My partner, who I love very much, said about the other tutor after that open day: "maybe he just didn't understand you and you took what he was saying wrong", and I went with what my partner said because the idea that the first tutor was mercilessly sexist and ablest for no reason was really hard. However in my gut I knew this guy had been really bad, and I've been hyper-fixating on it and getting very anxious about it ever since because "what if I can't do this course" "what if he was right" "what if there is no hope for me" "what if I am so disabled I can't do anything, and I'll never be able to get a job again" "who the fuck would hire me?".
- So I was right. I knew I should have just put my foot down and said to my partner "no dude, he was being a massive ablest piece of shit who made me doubt myself for literally no reason", because I'm rarely wrong about these things, and my partner is a man who maybe does not quite understand sometimes what sexism etc. looks like in every-day (he sees the best in people while I'm a cynic) but man yeah that first tutor really shook me and I nearly didn't go to college at all because of that open day.
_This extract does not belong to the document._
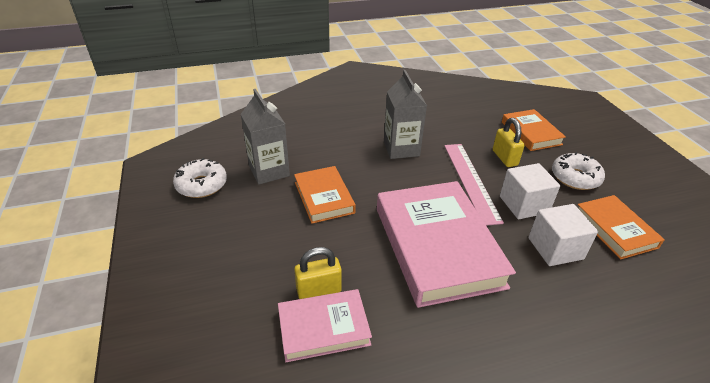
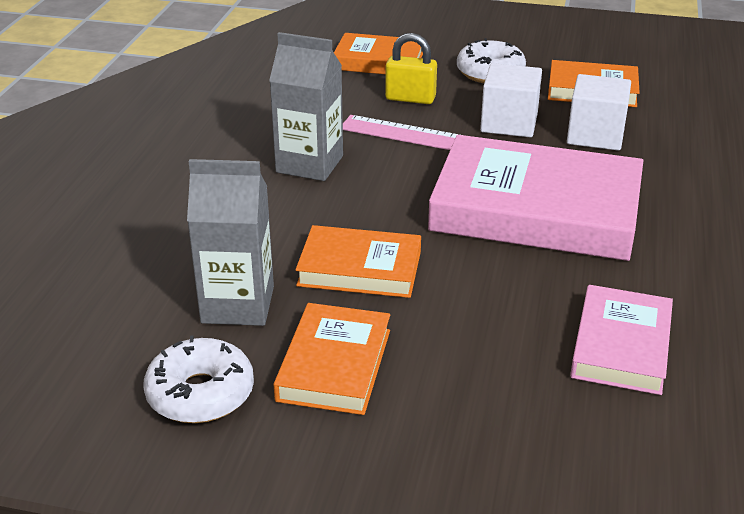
camera: 60 degrees left, 5 degrees down
yellow padlock [294,247,342,299] -> none
none -> orange book [274,303,390,415]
[ Edit: I've talked to my partner about why what he said was wrong, and he gets it now. He has a habit of downplaying bad things that happen to him as a defensive mechanism, and this time he did that but directed at me. We're all good, he knows in future that if I tell him a sexist thing happened or whatever, that it was very likely actually sexism and the correct response is to go "what a dickhead" and join me in being mad about it lol. ]
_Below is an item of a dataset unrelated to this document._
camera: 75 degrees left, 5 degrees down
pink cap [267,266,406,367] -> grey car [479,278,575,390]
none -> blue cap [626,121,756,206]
TLDR: Ableism and Sexism can suck mah balls and I wasn't expecting to find those attitudes when trying to learn to be a Chef at my local technical college. The tutor who was a dickhead basically told me to "go make cakes" because I'm a woman. He told me I probably couldn't do the course at all because of my "issues" - the issues here being ADHD obv, because being a Chef is very difficult and someone with my difficulties would struggle to do it (which maybe I will struggle, but maybe I'll absolutely love the routines instead).
If our people can be god-damn Dr's then our people can be Chefs. Fuck all of these motherfuckers who would keep us down, especially during Covid when lives have been ruined and changed forever in big ways.